Rote Ndao Diproyeksikan Jadi Pusat Industri Garam Nasional Guna Penuhi Target Swasembada

Kabupaten Rote Ndao, Nusa Tenggara Timur (NTT), diproyeksikan menjadi sentra industri garam nasional. Kementerian Kelautan dan Perikanan (KKP) tengah mempersiapkan pembangunan tambak garam terintegrasi di wilayah tersebut, sebagai bagian dari upaya mencapai swasembada garam pada tahun 2027.

Direktur Sumber Daya Kelautan KKP, Frista Yorhanita, menyatakan bahwa Rote Ndao akan dikembangkan menjadi kawasan industri garam yang komprehensif, mencakup seluruh tahapan produksi, mulai dari proses hulu hingga hilir, termasuk pendistribusian garam. Rencananya, KKP akan mengembangkan lahan seluas 10.000 hingga 13.000 hektar untuk keperluan ini.

"Kami akan membangun sebuah kawasan industri yang terintegrasi. Dimulai dengan pembukaan lahan tambak garam baru dengan sentuhan teknologi terkini. Kami juga akan membangun fasilitas pengolahan untuk meningkatkan kualitas produk garam dari tambak, sehingga memenuhi standar industri," ujar Frista dalam sebuah konferensi pers di Jakarta, Rabu (11/6/2025).

Pemilihan Rote Ndao sebagai lokasi pengembangan industri garam bukan tanpa alasan. Meskipun merupakan pulau terluar Indonesia dan relatif jauh dari pusat pasar, Rote Ndao memiliki potensi besar dalam produksi garam berkualitas tinggi. Australia menjadi salah satu rujukan dalam pemilihan lokasi ini.

Frista menjelaskan bahwa garam Australia terkenal dengan kualitasnya yang tinggi, yang dipengaruhi oleh faktor-faktor seperti iklim yang mendukung, lahan yang luas, dan kualitas air sebagai bahan baku. Kondisi iklim di Rote Ndao dinilai memiliki kemiripan dengan Australia, sehingga menjadi pertimbangan utama.

"Selain itu, karena aktivitas industri di sana belum terlalu banyak, kualitas air lautnya juga masih sangat baik. Kami menemukan area yang luas di Rote Ndao, sekitar 10.000 hingga 13.000 hektar, yang berstatus tanah milik negara," tambahnya.

KKP telah melakukan penelitian untuk memastikan kualitas air di Rote Ndao memenuhi syarat untuk produksi garam. Hasilnya menunjukkan bahwa kualitas air di wilayah tersebut sangat mendukung. Selain itu, terdapat danau di Rote Ndao yang dapat dimanfaatkan sebagai sumber bahan baku tambahan. Pemerintah menargetkan produksi garam minimal 200 ton per hektar per siklus dari kawasan ini.

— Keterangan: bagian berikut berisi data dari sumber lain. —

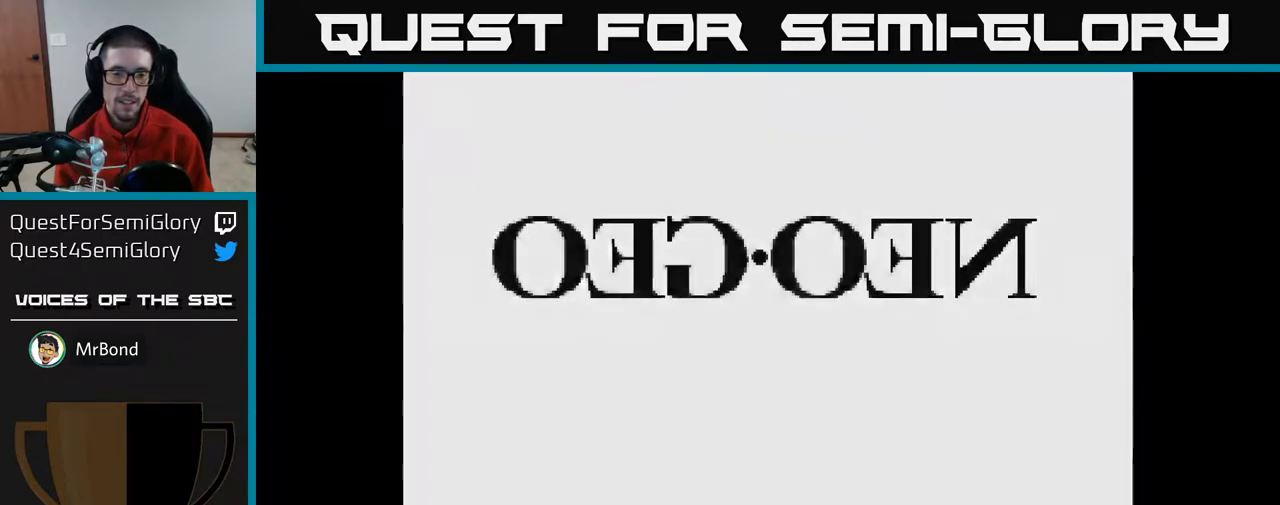
{"buttons": [], "left_stick": "center", "right_stick": "center", "events": []}
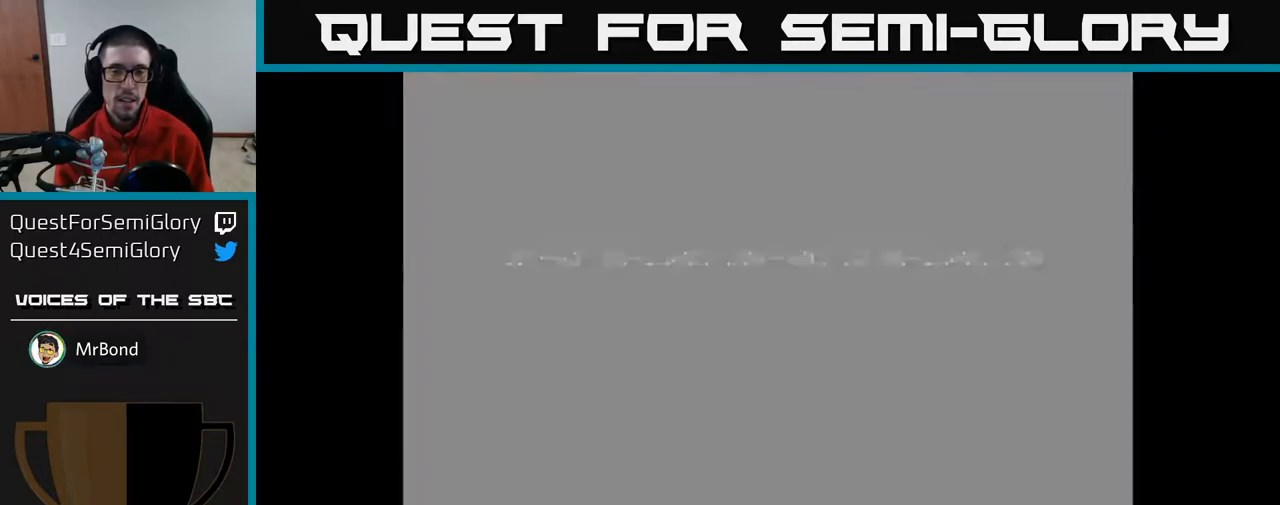
{"buttons": [], "left_stick": "center", "right_stick": "center", "events": [[283, "SELECT", "down"], [383, "SELECT", "up"]]}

"Kondisi ini sangat mirip dengan kondisi ideal di Australia. Kami berharap, dengan kemiripan ini, produksi garam di Rote Ndao akan mampu menghasilkan garam berkualitas setara dengan yang dihasilkan di Australia," pungkas Frista.

Infrastruktur Pendukung:

Pengembangan sentra industri garam di Rote Ndao tidak hanya berfokus pada produksi garam itu sendiri. Pemerintah juga berencana membangun infrastruktur pendukung, seperti:

  • Jalan dan jembatan: Meningkatkan aksesibilitas menuju dan dari kawasan tambak garam.
  • Pembangkit listrik: Memastikan ketersediaan energi yang stabil untuk operasional tambak dan pabrik pengolahan.
  • Fasilitas pengolahan air: Memastikan kualitas air yang digunakan dalam proses produksi garam tetap terjaga.
  • Pelabuhan: Memudahkan distribusi garam ke berbagai wilayah di Indonesia.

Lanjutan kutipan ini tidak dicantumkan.